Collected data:
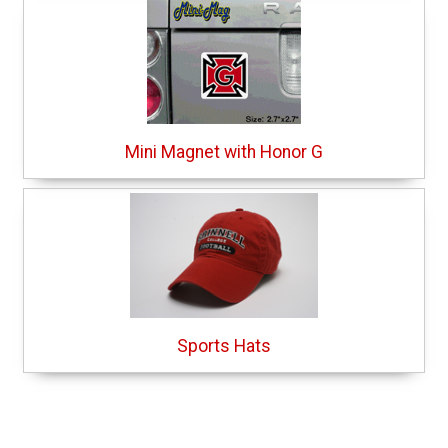
Mini Magnet with Honor G
Sports Hats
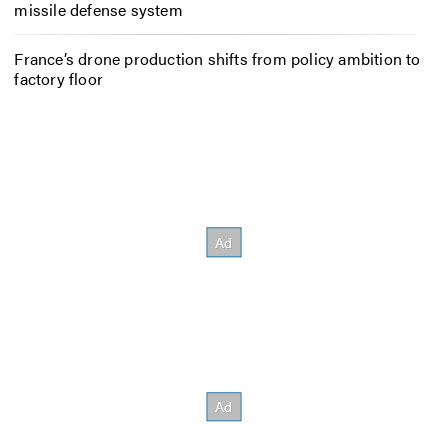
missile defense system
France’s drone production shifts from policy ambition to
factory floor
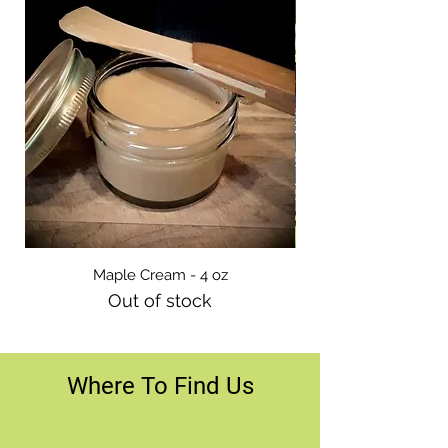
Maple Cream - 4 oz
Out of stock
Where To Find Us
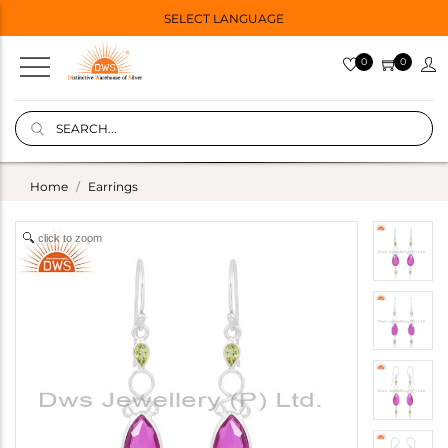
SELECT LANGUAGE
0
0
Home
Earrings
click to zoom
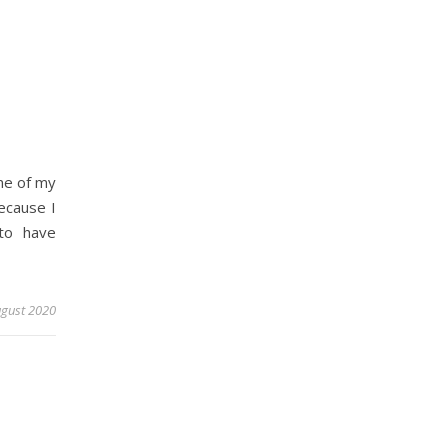
one of my
ecause I
to have
ugust 2020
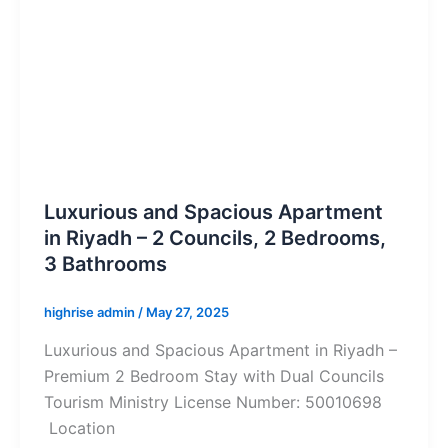
Luxurious and Spacious Apartment
in Riyadh – 2 Councils, 2 Bedrooms,
3 Bathrooms
highrise admin
/
May 27, 2025
Luxurious and Spacious Apartment in Riyadh –
Premium 2 Bedroom Stay with Dual Councils
Tourism Ministry License Number: 50010698
Location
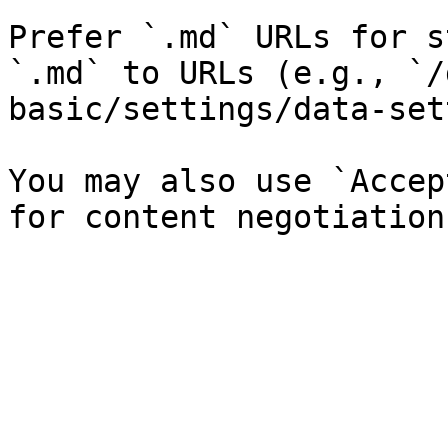
Prefer `.md` URLs for s
`.md` to URLs (e.g., `/
basic/settings/data-set
You may also use `Accep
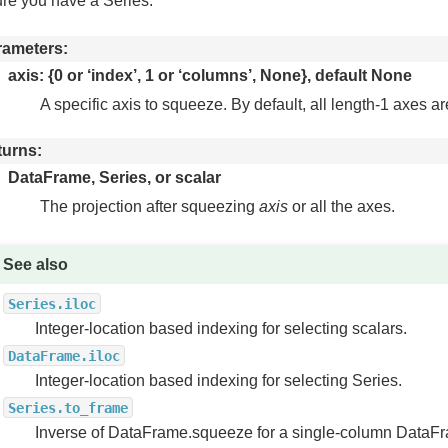
re you have a Series.
rameters
axis: {0 or ‘index’, 1 or ‘columns’, None}, default None
A specific axis to squeeze. By default, all length-1 axes 
turns
DataFrame, Series, or scalar
The projection after squeezing
axis
or all the axes.
See also
Series.iloc
Integer-location based indexing for selecting scalars.
DataFrame.iloc
Integer-location based indexing for selecting Series.
Series.to_frame
Inverse of DataFrame.squeeze for a single-column DataF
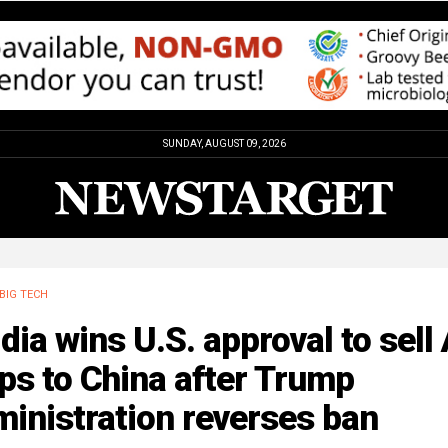
SUNDAY, AUGUST 09, 2026
BIG TECH
dia wins U.S. approval to sell 
ps to China after Trump
inistration reverses ban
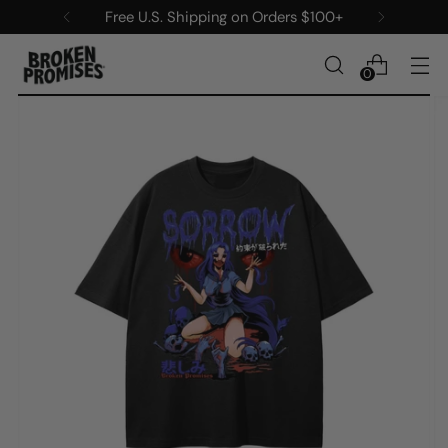
s $100+
New items added every Sat
0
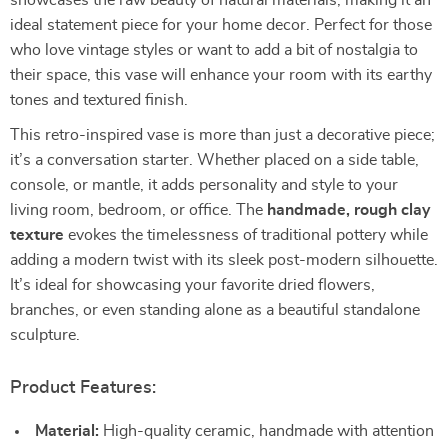
showcases the raw beauty of natural materials, making it an
ideal statement piece for your home decor. Perfect for those
who love vintage styles or want to add a bit of nostalgia to
their space, this vase will enhance your room with its earthy
tones and textured finish.
This retro-inspired vase is more than just a decorative piece;
it’s a conversation starter. Whether placed on a side table,
console, or mantle, it adds personality and style to your
living room, bedroom, or office. The
handmade, rough clay
texture
evokes the timelessness of traditional pottery while
adding a modern twist with its sleek post-modern silhouette.
It’s ideal for showcasing your favorite dried flowers,
branches, or even standing alone as a beautiful standalone
sculpture.
Product Features:
Material:
High-quality ceramic, handmade with attention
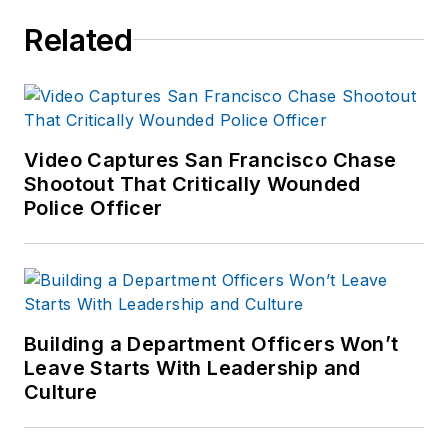
series of articles in
Related
an attempt to identify
commonalities and
logistical needs
patterns for
response.
Video Captures San Francisco Chase
Shootout That Critically Wounded
Police Officer
Building a Department Officers Won’t
Leave Starts With Leadership and
Culture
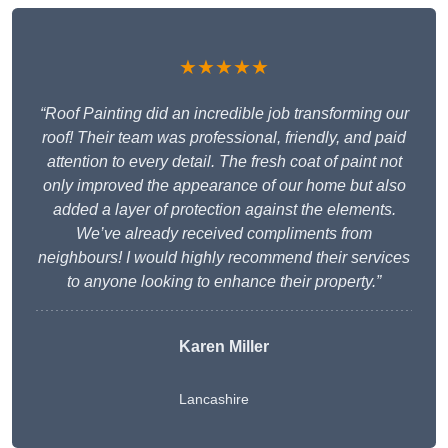
★★★★★
“Roof Painting did an incredible job transforming our
roof! Their team was professional, friendly, and paid
attention to every detail. The fresh coat of paint not
only improved the appearance of our home but also
added a layer of protection against the elements.
We’ve already received compliments from
neighbours! I would highly recommend their services
to anyone looking to enhance their property.”
Karen Miller
Lancashire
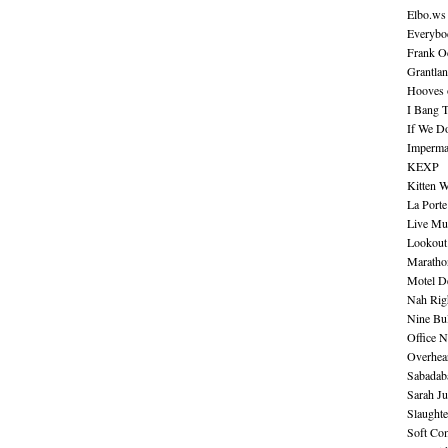
Elbo.ws
Everybo
Frank O
Grantla
Hooves o
I Bang 
If We D
Imperma
KEXP
Kitten W
La Port
Live Mu
Lookout
Maratho
Motel D
Nah Rig
Nine Bul
Office N
Overhea
Sabadab
Sarah Ju
Slaught
Soft Co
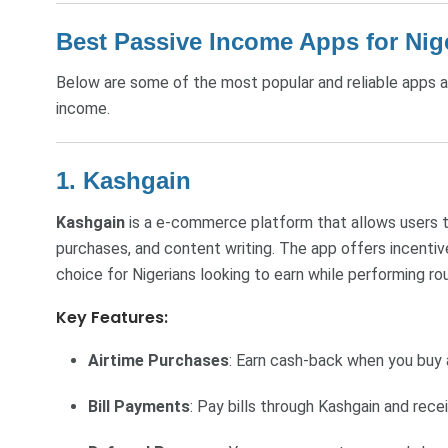
Best Passive Income Apps for Nig
Below are some of the most popular and reliable apps av
income.
1. Kashgain
Kashgain
is a e-commerce platform that allows users t
purchases, and content writing. The app offers incentiv
choice for Nigerians looking to earn while performing rou
Key Features:
Airtime Purchases
: Earn cash-back when you buy a
Bill Payments
: Pay bills through Kashgain and rece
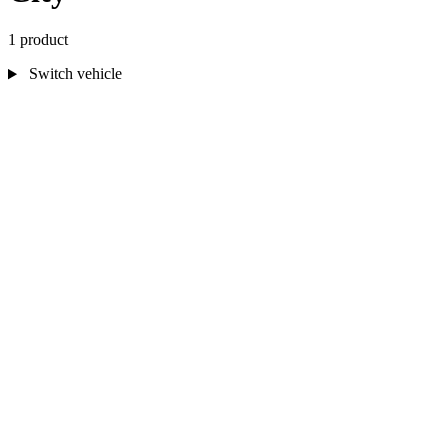
1 product
Switch vehicle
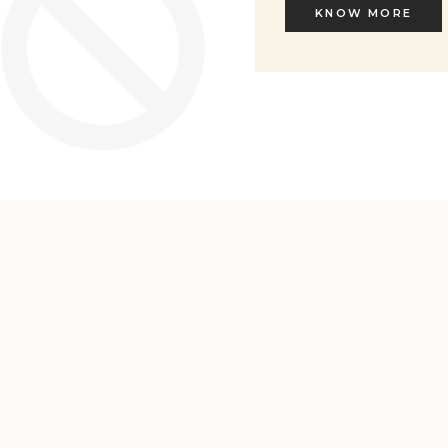
KNOW MORE
KNOW MORE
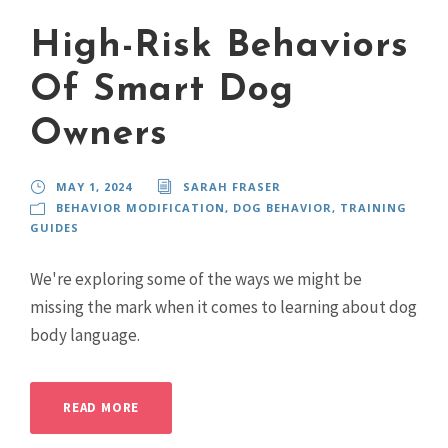
High-Risk Behaviors
Of Smart Dog
Owners
MAY 1, 2024
SARAH FRASER
BEHAVIOR MODIFICATION
,
DOG BEHAVIOR
,
TRAINING
GUIDES
We're exploring some of the ways we might be
missing the mark when it comes to learning about dog
body language.
READ MORE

WORK INSTRUCTIONS: Arrange every line of text in the records as a single numbered list, leaving out blank lines and the picture markers.

RESULT:
1. Mini Magnet with Honor G
2. Sports Hats
3. missile defense system
4. France’s drone production shifts from policy ambition to
5. factory floor
6. Maple Cream - 4 oz
7. Out of stock
8. Where To Find Us
9. SELECT LANGUAGE
10. 0
11. 0
12. Home
13. Earrings
14. click to zoom
15. one of my
16. ecause I
17. to have
18. ugust 2020
19. Luxurious and Spacious Apartment
20. in Riyadh – 2 Councils, 2 Bedrooms,
21. 3 Bathrooms
22. highrise admin
23. /
24. May 27, 2025
25. Luxurious and Spacious Apartment in Riyadh –
26. Premium 2 Bedroom Stay with Dual Councils
27. Tourism Ministry License Number: 50010698
28. Location
29. Prefer `.md` URLs for s
30. `.md` to URLs (e.g., `/
31. basic/settings/data-set
32. You may also use `Accep
33. re you have a Series.
34. rameters
35. axis: {0 or ‘index’, 1 or ‘columns’, None}, default None
36. A specific axis to squeeze. By default, all length-1 axes 
37. turns
38. DataFrame, Series, or scalar
39. The projection after squeezing
40. axis
41. or all the axes.
42. See also
43. Series.iloc
44. Integer-location based indexing for selecting scalars.
45. DataFrame.iloc
46. Integer-location based indexing for selecting Series.
47. Series.to_frame
48. Inverse of DataFrame.squeeze for a single-column DataF
49. SUNDAY, AUGUST 09, 2026
50. BIG TECH
51. dia wins U.S. approval to sell 
52. ps to China after Trump
53. inistration reverses ban
54. s $100+
55. New items added every Sat
56. 0
57. showcases the raw beauty of natural materials, making it an
58. ideal statement piece for your home decor. Perfect for those
59. who love vintage styles or want to add a bit of nostalgia to
60. their space, this vase will enhance your room with its earthy
61. tones and textured finish.
62. This retro-inspired vase is more than just a decorative piece;
63. it’s a conversation starter. Whether placed on a side table,
64. console, or mantle, it adds personality and style to your
65. living room, bedroom, or office. The
66. handmade, rough clay
67. texture
68. evokes the timelessness of traditional pottery while
69. adding a modern twist with its sleek post-modern silhouette.
70. It’s ideal for showcasing your favorite dried flowers,
71. branches, or even standing alone as a beautiful standalone
72. sculpture.
73. Product Features:
74. Material:
75. High-quality ceramic, handmade with attention
76. series of articles in
77. Related
78. an attempt to identify
79. commonalities and
80. logistical needs
81. patterns for
82. response.
83. Video Captures San Francisco Chase
84. Shootout That Critically Wounded
85. Police Officer
86. Building a Department Officers Won’t
87. Leave Starts With Leadership and
88. Culture
89. ★★★★★
90. “Roof Painting did an incredible job transforming our
91. roof! Their team was professional, friendly, and paid
92. attention to every detail. The fresh coat of paint not
93. only improved the appearance of our home but also
94. added a layer of protection against the elements.
95. We’ve already received compliments from
96. neighbours! I would highly recommend their services
97. to anyone looking to enhance their property.”
98. Karen Miller
99. Lancashire
100. Elbo.ws
101. Everybo
102. Frank O
103. Grantla
104. Hooves o
105. I Bang 
106. If We D
107. Imperma
108. KEXP
109. Kitten W
110. La Port
111. Live Mu
112. Lookout
113. Maratho
114. Motel D
115. Nah Rig
116. Nine Bul
117. Office N
118. Overhea
119. Sabadab
120. Sarah Ju
121. Slaught
122. Soft Co
123. Best Passive Income Apps for Nig
124. Below are some of the most popular and reliable apps av
125. income.
126. 1. Kashgain
127. Kashgain
128. is a e-commerce platform that allows users t
129. purchases, and content writing. The app offers incentiv
130. choice for Nigerians looking to earn while performing rou
131. Key Features:
132. Airtime Purchases
133. : Earn cash-back when you buy a
134. Bill Payments
135. : Pay bills through Kashgain and rece
136. 1 product
137. Switch vehicle
138. KNOW MORE
139. KNOW MORE
140. High-Risk Behaviors
141. Of Smart Dog
142. Owners
143. MAY 1, 2024
144. SARAH FRASER
145. BEHAVIOR MODIFICATION
146. ,
147. DOG BEHAVIOR
148. ,
149. TRAINING
150. GUIDES
151. We're exploring some of the ways we might be
152. missing the mark when it comes to learning about dog
153. body language.
154. READ MORE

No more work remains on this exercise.